Required actions:
[a] According to the article on aerotoxic syndrome, in what year was the first paper referring to it as a condition published?
[b] Quote the aerotoxic syndrome article word for word from "Aerotoxic syndrome is" to "during commercial flights.".

Excerpted text:

The Aerotoxic Association has called for an investigation into the effect of contaminated air in planes
The Aerotoxic Association has called for an investigation into the effect of contaminated air in planes

International investigation into effects of toxic air on planes demanded by health association

World Health Organisation paper says disorder must be medically recognised 'urgently' 

Ronan J. O'Shea
Thursday 24 May 2018 13:07

The Aerotoxic Association has called for evidence of health problems experienced by the public following exposure to toxic oil fumes.

Aerotoxic syndrome is said to be caused by exposure to contaminated air in aircraft. The first reference to it as a condition was in a 1999 paper published by Dr Harry Hoffman, Professor Chris Winder and Jean Christophe Balouet PhD called Aerotoxic Syndrome: Adverse health effects following exposure to jet oil mist during commercial flights.

Material provided:
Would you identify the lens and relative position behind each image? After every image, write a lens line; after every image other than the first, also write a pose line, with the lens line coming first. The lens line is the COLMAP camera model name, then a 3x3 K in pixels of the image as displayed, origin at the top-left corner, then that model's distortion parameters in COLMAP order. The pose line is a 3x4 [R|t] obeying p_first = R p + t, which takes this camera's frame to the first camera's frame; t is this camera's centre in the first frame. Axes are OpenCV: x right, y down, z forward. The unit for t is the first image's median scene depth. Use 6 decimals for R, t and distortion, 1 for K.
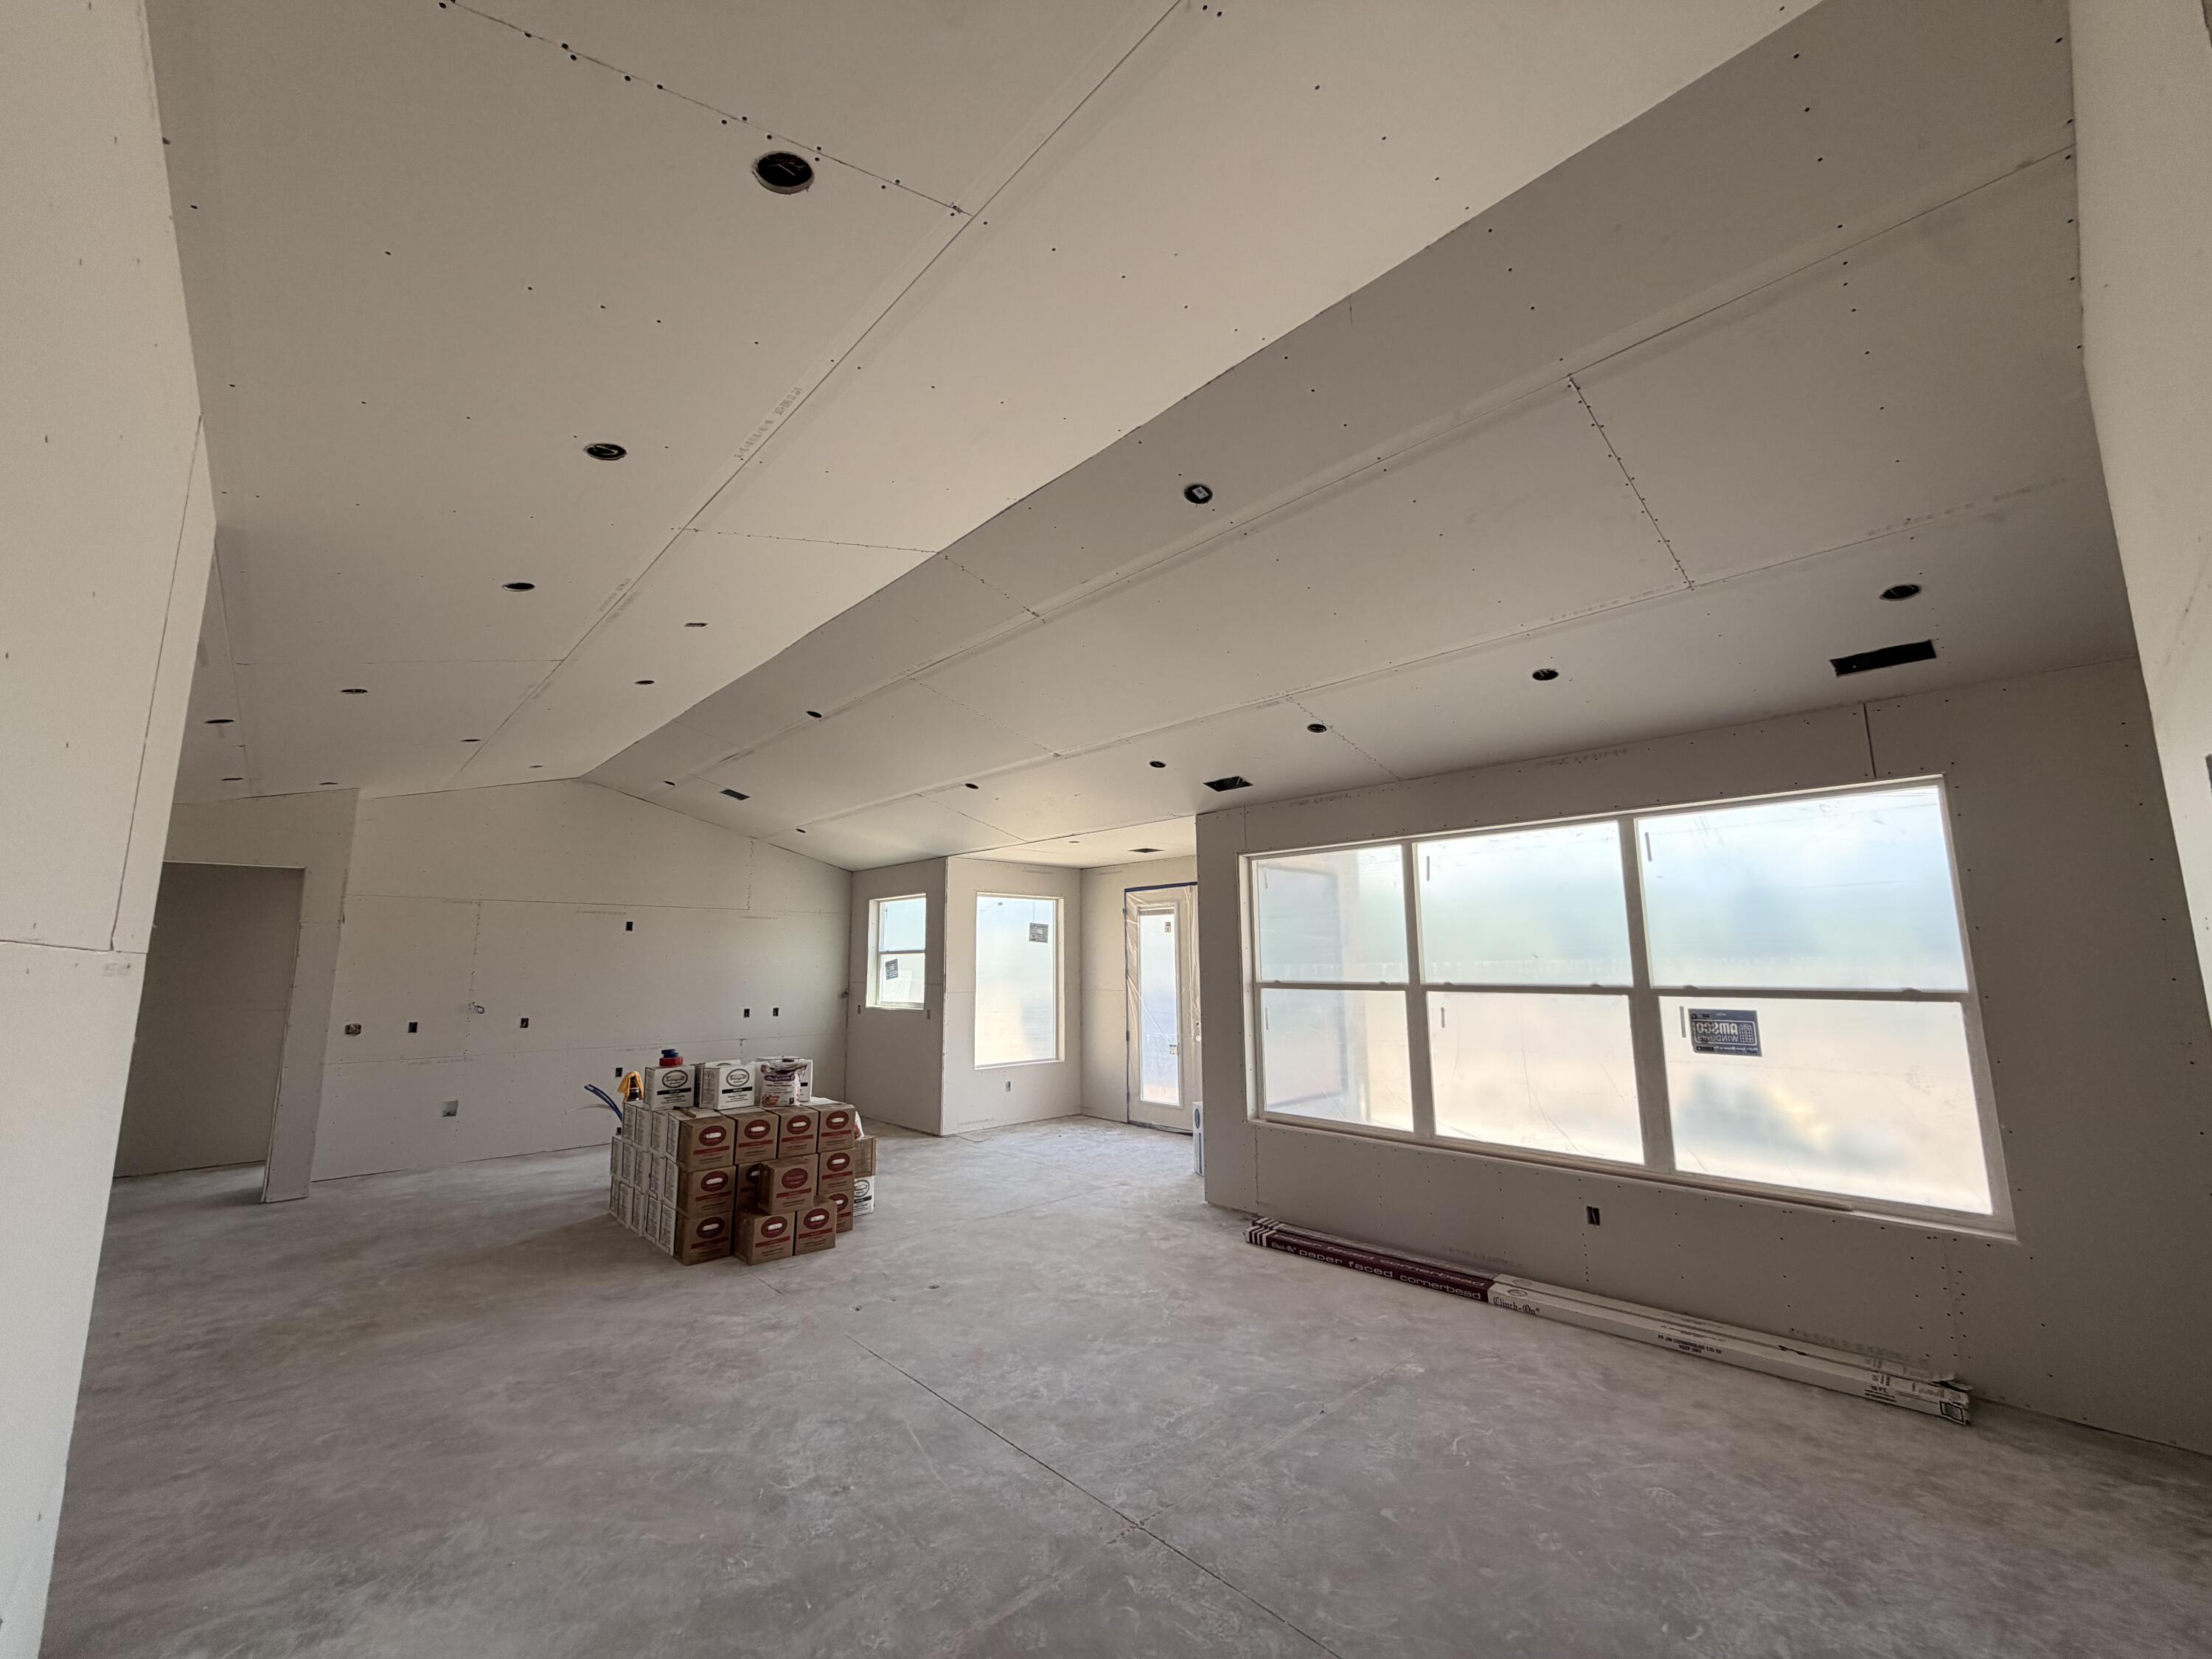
lens RADIAL K [[886.6, 0, 1102.5], [0, 886.6, 827.6], [0, 0, 1]] dist [-0.002412, 0.000509]
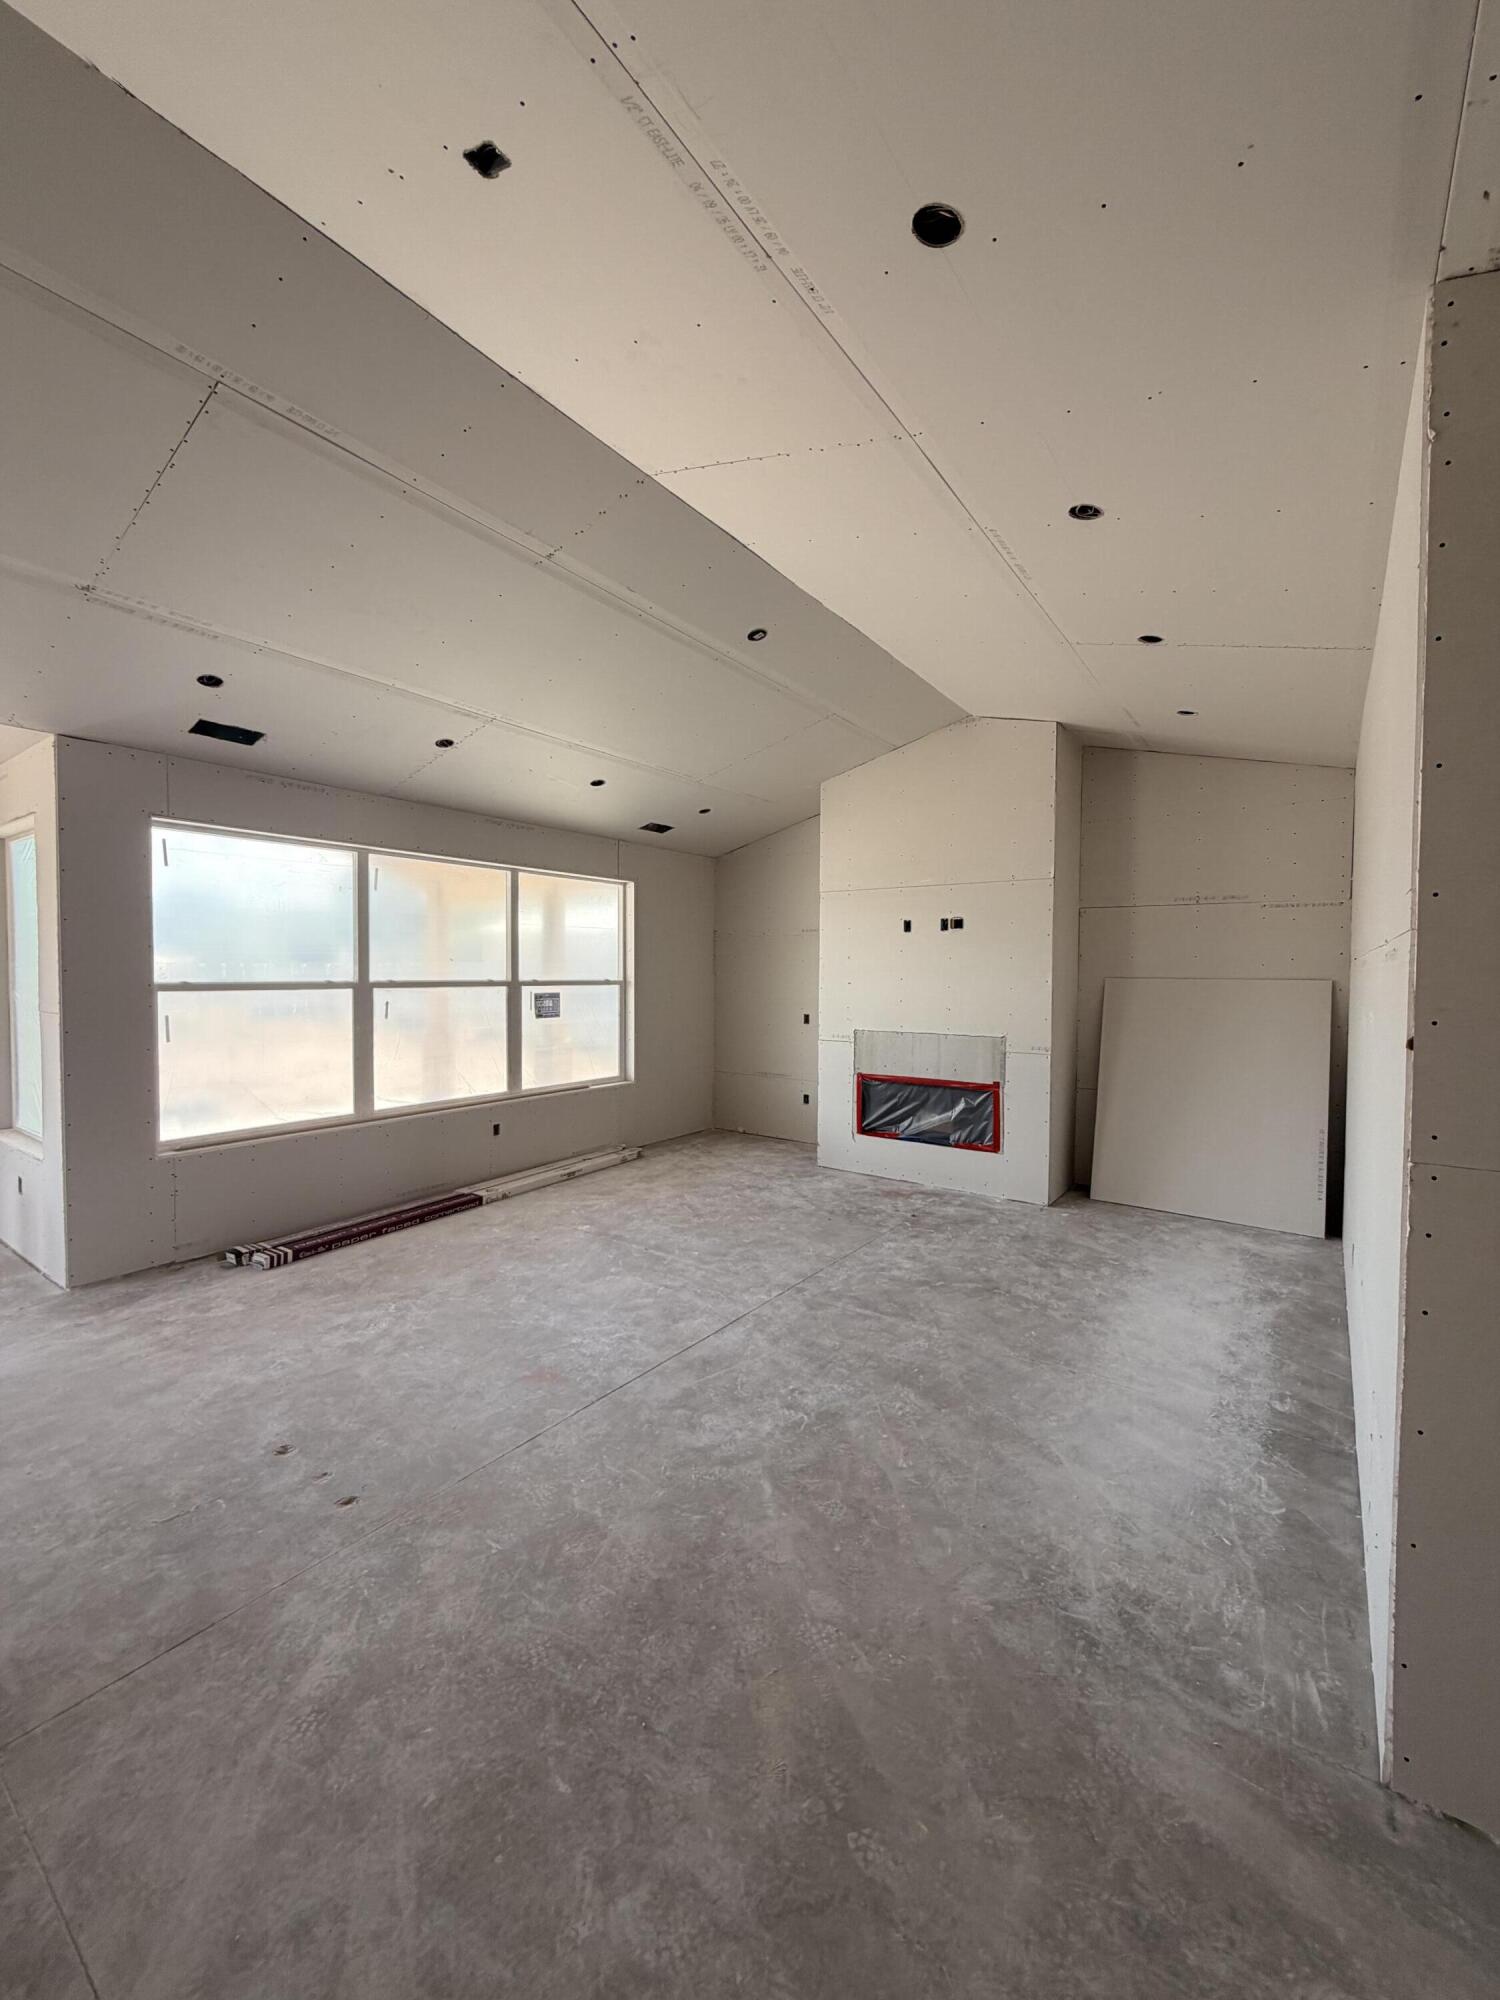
lens RADIAL K [[801.7, 0, 749.9], [0, 801.7, 997.5], [0, 0, 1]] dist [-0.002412, 0.000509]
pose [[-0.202275, -0.028384, 0.978917, -0.960795], [-0.151858, 0.988399, -0.002720, 0.166955], [-0.967483, -0.149206, -0.204239, 0.983220]]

Responses to the tasks:
[a] 1999

[b]
Aerotoxic syndrome is said to be caused by exposure to contaminated air in aircraft. The first reference to it as a condition was in a 1999 paper published by Dr Harry Hoffman, Professor Chris Winder and Jean Christophe Balouet PhD called Aerotoxic Syndrome: Adverse health effects following exposure to jet oil mist during commercial flights.